■ **Directions**: Your answer must be every line of the data below that holds the string "mais", copied exactly.

■ **Records shown**:

++++

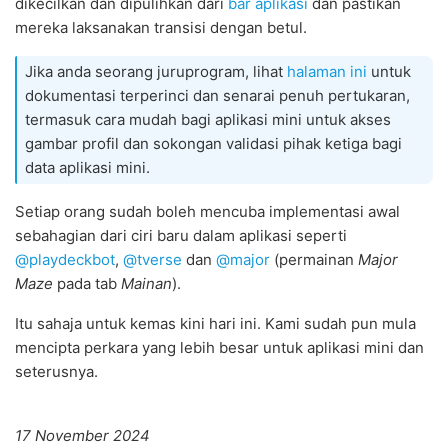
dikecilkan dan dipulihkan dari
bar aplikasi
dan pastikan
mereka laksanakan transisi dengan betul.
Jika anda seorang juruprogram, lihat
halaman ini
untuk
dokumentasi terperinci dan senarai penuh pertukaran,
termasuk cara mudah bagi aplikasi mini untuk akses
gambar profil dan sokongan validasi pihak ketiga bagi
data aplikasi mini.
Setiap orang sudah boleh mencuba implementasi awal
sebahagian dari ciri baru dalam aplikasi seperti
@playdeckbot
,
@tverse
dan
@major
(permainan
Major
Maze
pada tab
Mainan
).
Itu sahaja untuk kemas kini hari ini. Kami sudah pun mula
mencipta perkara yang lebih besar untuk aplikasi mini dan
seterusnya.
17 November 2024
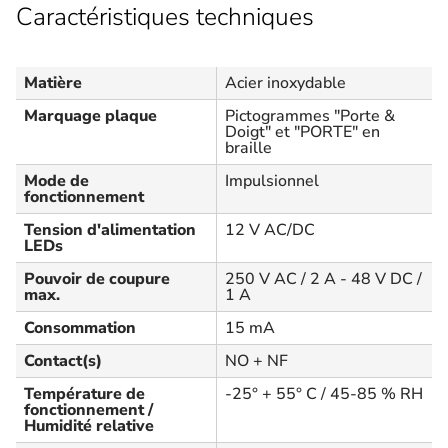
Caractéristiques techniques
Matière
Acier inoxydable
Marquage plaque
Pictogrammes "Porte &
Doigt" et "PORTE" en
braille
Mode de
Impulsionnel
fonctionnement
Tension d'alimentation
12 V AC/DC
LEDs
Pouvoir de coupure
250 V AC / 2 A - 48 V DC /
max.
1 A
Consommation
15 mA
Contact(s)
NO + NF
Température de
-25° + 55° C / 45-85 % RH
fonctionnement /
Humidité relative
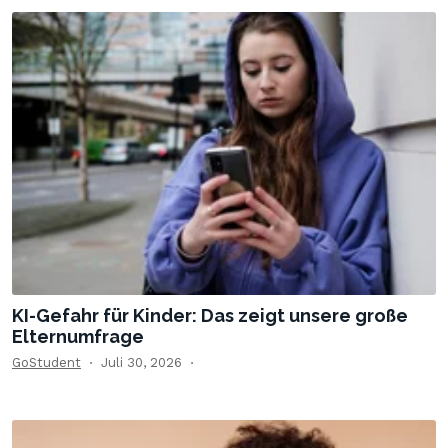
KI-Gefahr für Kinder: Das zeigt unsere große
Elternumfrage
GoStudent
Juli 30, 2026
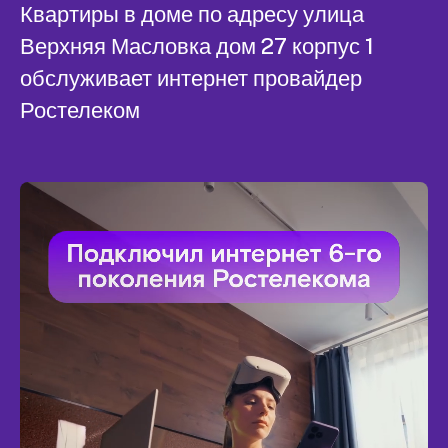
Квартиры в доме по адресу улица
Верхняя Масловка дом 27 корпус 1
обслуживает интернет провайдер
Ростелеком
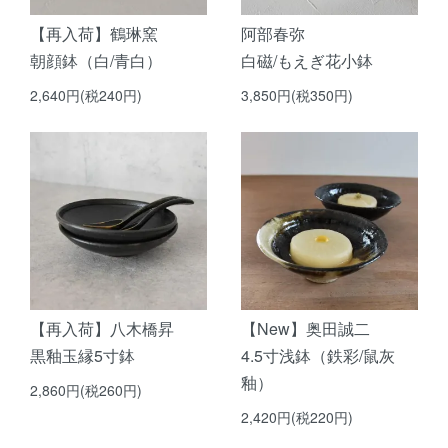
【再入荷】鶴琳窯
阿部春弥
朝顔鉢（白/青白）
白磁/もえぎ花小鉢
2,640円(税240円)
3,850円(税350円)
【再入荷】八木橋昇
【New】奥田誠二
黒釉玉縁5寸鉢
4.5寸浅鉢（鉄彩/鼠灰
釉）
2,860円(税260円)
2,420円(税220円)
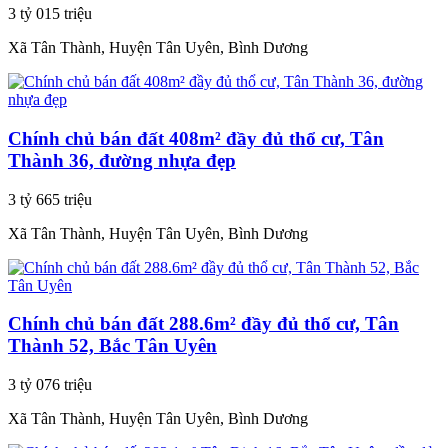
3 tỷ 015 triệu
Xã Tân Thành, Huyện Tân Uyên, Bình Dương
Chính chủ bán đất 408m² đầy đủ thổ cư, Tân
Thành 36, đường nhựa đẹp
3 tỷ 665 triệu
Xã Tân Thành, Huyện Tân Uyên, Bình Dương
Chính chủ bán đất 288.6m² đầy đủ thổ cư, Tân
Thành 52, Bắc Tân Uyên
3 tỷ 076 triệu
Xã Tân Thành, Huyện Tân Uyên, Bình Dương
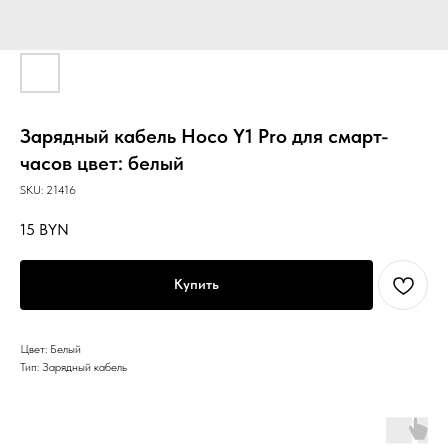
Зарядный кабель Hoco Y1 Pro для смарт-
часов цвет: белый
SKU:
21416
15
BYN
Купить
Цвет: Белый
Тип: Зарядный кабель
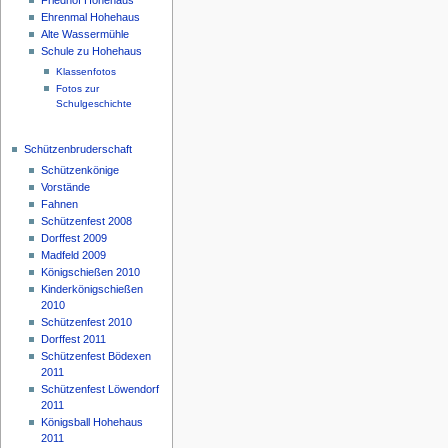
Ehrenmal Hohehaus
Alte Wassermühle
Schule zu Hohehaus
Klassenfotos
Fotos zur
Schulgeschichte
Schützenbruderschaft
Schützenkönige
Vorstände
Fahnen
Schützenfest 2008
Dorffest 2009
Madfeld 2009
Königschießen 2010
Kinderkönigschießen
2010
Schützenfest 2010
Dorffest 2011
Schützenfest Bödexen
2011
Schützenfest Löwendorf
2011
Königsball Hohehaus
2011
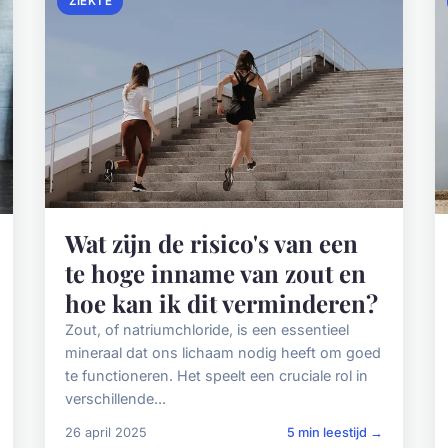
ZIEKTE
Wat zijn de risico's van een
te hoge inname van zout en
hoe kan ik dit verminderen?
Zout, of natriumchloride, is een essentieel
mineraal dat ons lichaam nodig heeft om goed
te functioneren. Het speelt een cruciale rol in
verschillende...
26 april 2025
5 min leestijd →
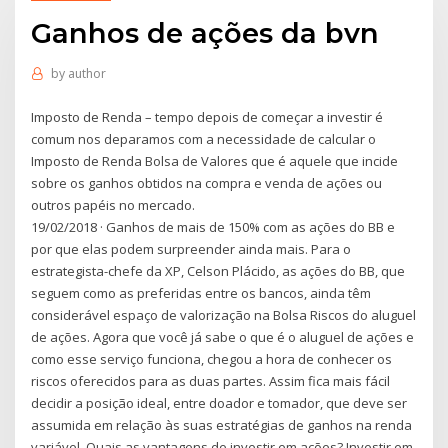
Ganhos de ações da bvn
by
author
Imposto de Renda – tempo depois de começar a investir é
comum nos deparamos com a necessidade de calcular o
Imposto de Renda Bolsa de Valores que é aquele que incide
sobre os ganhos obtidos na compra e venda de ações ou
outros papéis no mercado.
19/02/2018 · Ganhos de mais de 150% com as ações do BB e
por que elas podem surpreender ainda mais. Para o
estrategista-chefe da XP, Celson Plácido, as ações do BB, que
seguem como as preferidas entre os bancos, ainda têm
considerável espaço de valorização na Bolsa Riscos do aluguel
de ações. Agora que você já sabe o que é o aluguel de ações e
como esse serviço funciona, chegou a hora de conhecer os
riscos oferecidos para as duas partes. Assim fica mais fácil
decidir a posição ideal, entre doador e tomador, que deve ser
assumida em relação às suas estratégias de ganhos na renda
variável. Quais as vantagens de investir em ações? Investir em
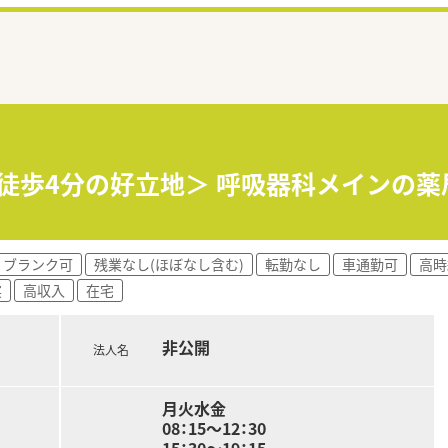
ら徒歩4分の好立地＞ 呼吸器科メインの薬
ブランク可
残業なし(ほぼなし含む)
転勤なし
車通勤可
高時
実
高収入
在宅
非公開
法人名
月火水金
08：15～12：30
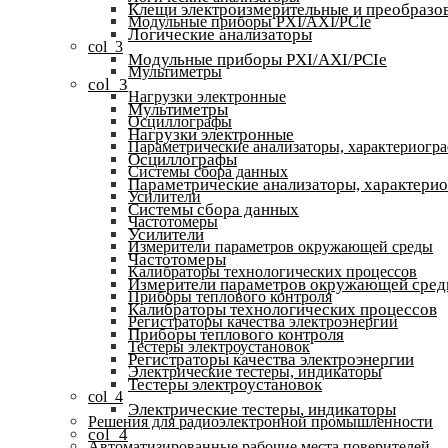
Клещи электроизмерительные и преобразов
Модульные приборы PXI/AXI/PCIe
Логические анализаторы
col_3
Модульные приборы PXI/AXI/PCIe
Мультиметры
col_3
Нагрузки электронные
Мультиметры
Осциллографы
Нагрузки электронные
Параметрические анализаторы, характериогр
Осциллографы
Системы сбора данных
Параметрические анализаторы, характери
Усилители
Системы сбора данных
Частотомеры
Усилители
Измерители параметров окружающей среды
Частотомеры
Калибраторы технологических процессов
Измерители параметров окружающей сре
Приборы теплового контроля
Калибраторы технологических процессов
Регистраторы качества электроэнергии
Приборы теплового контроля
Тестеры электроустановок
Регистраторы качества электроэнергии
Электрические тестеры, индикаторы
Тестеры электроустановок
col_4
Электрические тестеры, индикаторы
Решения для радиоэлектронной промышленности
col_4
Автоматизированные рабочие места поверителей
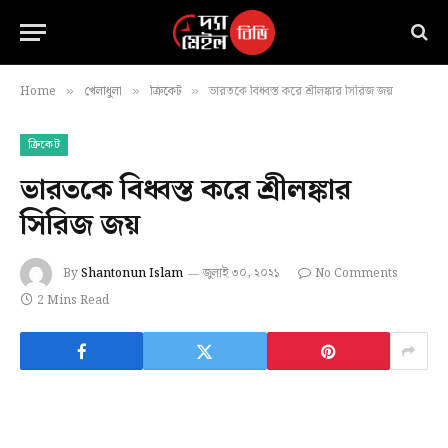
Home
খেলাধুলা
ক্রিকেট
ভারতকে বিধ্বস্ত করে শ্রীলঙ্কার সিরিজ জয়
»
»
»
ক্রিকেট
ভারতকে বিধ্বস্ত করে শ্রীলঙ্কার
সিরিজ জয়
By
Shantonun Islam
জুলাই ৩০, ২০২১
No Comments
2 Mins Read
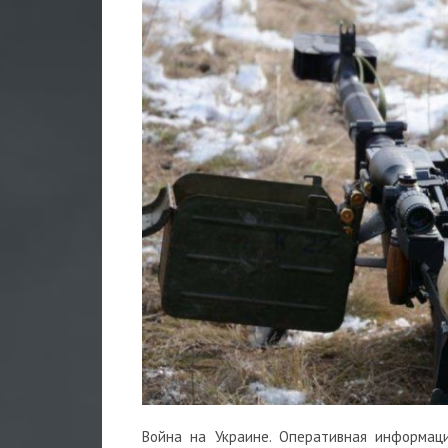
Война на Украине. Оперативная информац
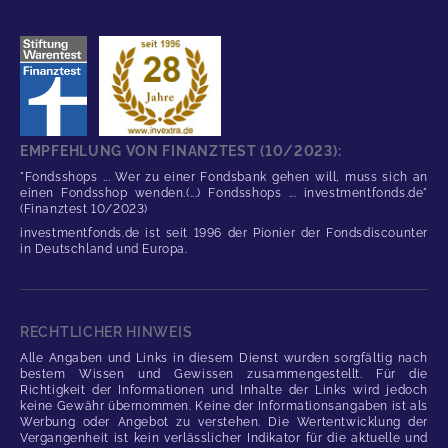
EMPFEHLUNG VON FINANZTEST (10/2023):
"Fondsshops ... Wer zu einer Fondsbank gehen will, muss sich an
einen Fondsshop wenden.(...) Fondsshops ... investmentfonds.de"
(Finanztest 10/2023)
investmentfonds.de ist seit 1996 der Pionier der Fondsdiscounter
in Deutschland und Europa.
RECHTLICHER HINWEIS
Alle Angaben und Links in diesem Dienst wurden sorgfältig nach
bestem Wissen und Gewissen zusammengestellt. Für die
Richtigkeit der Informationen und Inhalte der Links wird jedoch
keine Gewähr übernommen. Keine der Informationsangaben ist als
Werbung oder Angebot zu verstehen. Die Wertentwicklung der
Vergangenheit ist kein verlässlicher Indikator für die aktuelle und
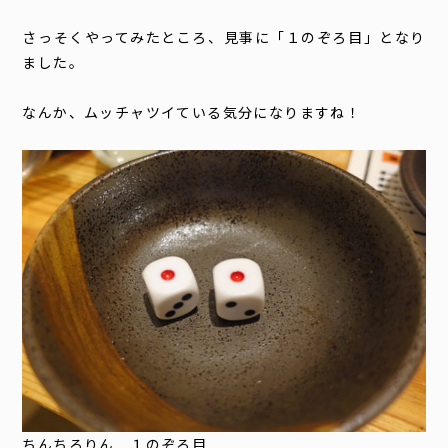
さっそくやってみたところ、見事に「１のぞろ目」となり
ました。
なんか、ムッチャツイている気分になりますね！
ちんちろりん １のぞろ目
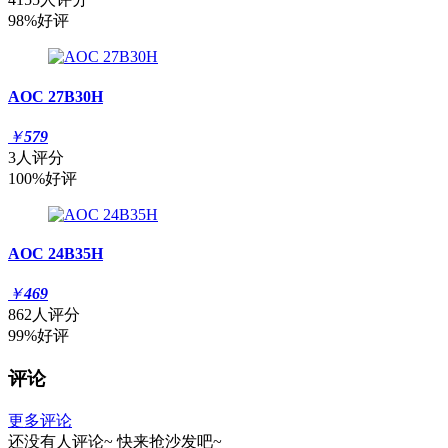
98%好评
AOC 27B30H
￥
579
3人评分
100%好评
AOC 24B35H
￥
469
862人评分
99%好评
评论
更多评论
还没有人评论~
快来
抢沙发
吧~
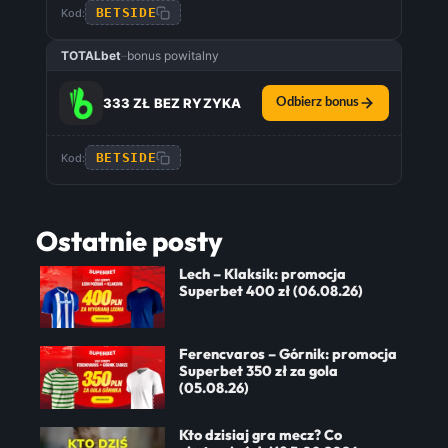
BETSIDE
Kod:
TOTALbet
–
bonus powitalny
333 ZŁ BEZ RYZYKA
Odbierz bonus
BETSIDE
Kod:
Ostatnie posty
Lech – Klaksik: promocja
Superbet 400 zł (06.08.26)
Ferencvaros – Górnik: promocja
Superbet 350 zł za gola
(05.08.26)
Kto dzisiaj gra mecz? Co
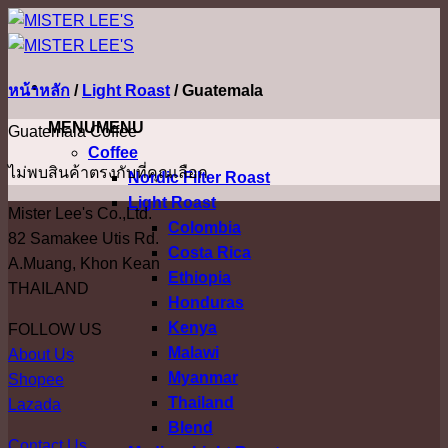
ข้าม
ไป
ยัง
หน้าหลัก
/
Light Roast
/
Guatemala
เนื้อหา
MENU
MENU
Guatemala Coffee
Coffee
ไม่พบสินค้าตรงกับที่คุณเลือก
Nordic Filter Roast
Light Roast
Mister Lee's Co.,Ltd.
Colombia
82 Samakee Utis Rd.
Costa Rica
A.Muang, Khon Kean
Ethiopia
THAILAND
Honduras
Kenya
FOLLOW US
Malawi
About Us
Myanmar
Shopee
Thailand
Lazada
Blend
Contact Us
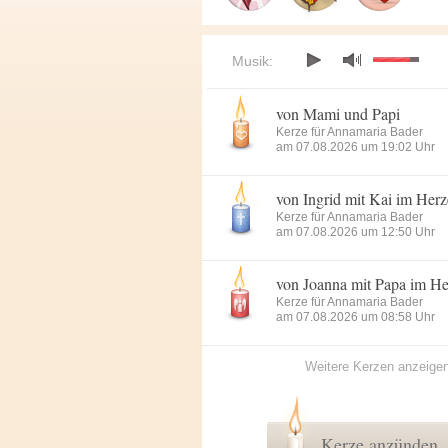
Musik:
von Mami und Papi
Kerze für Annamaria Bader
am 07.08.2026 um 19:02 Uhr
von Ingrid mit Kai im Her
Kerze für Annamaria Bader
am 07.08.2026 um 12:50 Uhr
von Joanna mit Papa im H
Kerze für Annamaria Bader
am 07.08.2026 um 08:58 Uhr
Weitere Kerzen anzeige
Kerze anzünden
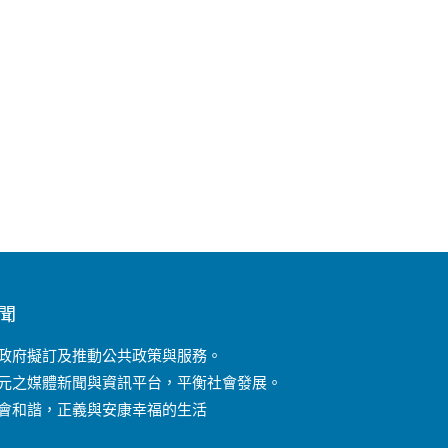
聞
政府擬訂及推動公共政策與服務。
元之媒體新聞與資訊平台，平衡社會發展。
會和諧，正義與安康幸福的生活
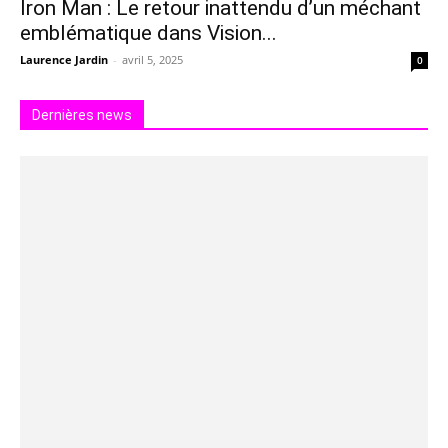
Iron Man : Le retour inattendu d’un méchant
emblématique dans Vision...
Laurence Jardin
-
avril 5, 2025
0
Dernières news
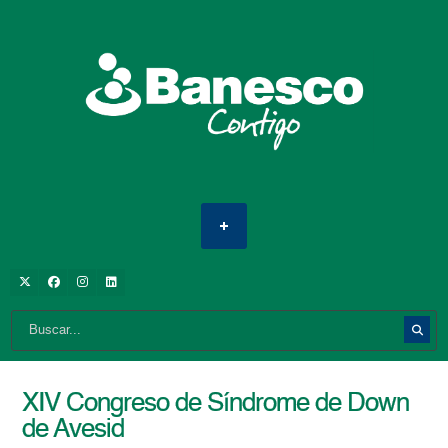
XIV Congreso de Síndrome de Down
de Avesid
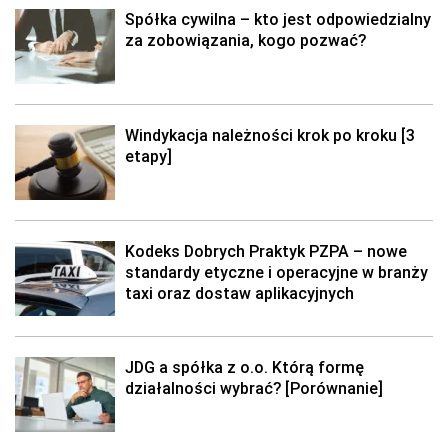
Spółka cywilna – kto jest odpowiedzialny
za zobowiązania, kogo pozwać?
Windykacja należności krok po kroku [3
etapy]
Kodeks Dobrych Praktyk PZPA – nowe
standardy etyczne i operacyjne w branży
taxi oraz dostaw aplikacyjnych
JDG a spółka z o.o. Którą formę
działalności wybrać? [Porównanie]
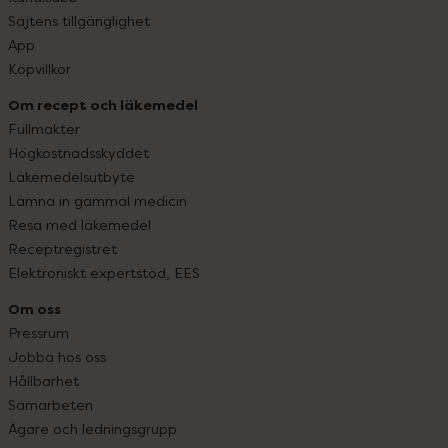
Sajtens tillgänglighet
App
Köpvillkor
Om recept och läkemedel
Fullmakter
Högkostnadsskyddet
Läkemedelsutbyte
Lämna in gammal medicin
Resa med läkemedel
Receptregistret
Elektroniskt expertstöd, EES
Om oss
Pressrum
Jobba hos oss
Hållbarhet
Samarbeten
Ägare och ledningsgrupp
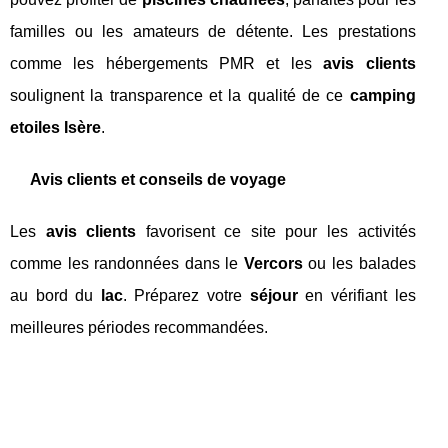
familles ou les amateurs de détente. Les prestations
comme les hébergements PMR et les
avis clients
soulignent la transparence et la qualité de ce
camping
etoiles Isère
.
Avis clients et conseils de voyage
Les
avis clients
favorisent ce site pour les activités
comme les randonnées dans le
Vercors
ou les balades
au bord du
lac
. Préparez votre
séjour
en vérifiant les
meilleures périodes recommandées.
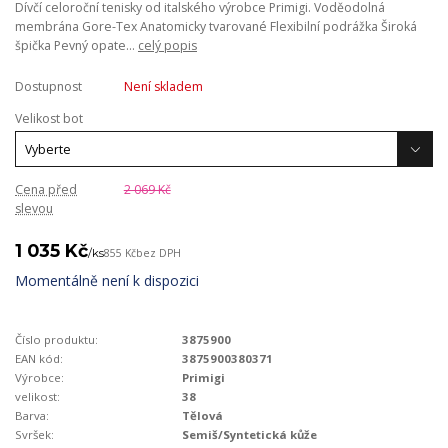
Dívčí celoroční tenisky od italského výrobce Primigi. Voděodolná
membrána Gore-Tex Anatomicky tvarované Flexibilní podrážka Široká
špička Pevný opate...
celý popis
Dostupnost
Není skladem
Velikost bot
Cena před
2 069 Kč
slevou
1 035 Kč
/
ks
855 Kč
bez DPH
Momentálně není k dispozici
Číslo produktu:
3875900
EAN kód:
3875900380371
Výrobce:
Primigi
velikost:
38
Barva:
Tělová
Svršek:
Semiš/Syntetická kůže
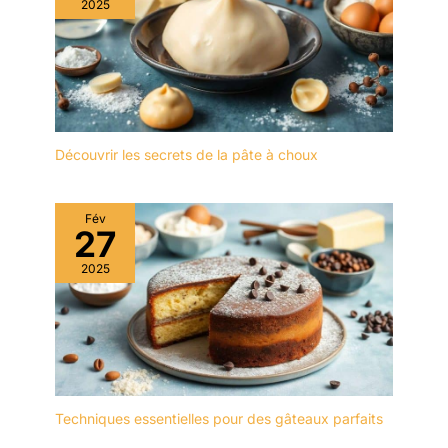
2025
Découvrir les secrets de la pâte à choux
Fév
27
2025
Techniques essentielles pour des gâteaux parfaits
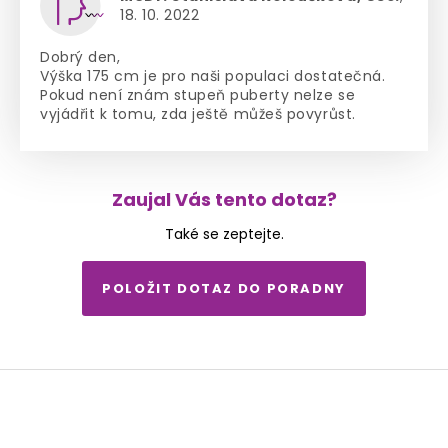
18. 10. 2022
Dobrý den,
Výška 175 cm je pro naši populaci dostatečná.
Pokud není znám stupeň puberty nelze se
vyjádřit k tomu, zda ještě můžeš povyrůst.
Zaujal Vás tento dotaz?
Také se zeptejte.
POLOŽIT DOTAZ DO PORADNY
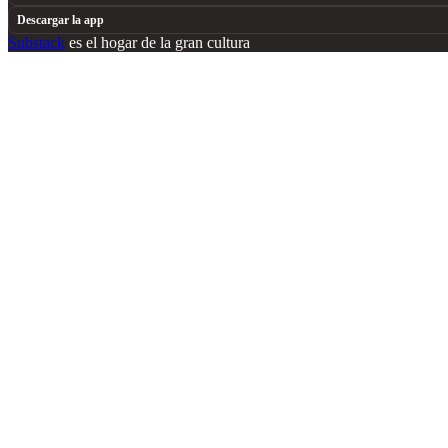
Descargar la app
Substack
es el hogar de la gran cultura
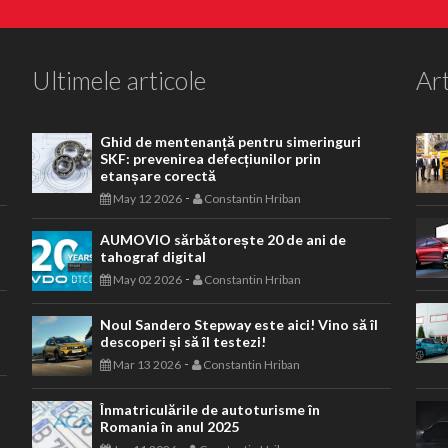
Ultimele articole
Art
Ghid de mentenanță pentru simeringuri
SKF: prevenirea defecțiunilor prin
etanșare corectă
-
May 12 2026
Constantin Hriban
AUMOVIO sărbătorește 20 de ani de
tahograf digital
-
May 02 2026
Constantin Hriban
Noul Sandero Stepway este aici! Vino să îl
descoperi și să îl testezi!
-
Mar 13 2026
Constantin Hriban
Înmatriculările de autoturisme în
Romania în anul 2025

++++

■ **Written solution**:
19/02/2018 · Ganhos de mais de 150% com as ações do BB e
por que elas podem surpreender ainda mais. Para o
riscos oferecidos para as duas partes. Assim fica mais fácil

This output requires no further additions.